He passed into the foyer, and from that came into the library, where he showed against the dark background in an attitude of entreaty slightly burlesqued. The ghost reappeared.
“Shall I marry the woman I am thinking of?” he asked.
The phantom seemed to hesitate; it wavered like a pale reflection cast against the pall. Then, in the tones which Verrian knew, the answer came:
“Ask her. She will tell you.”
The phantom had scored a hit, and the applause was silenced with difficulty; but Verrian felt that Miss Shirley had lost ground. It could not have been for the easy cleverness of such a retort that she had planned the affair. Yet, why not? He was taking it too seriously. It was merely business with her.
“And I haven’t even the right to half a question more!” Bushwick lamented, in a dramatized dejection, and crossed slowly back from the library to his place.
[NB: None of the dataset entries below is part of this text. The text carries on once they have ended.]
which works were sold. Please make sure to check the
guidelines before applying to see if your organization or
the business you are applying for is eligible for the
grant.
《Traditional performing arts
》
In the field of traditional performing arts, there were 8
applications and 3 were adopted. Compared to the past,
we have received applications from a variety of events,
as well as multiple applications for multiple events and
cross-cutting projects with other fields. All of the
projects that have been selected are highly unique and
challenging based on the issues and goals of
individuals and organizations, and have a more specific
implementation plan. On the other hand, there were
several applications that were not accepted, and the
“Why, haven’t you got enough?” one of the men asked, amidst the gay clamor of the women.
The ghost was gone again, and its evanescence was discussed with ready wonder. Another of the men went round to tempt his fate, and the phantom suddenly reappeared so near him that he got a laugh by his start of dismay. “I forgot what I was going to ask, he faltered.
“I know what it was,” the apparition answered. “You had better sell.”
“But they say it will go to a hundred!” the man protested.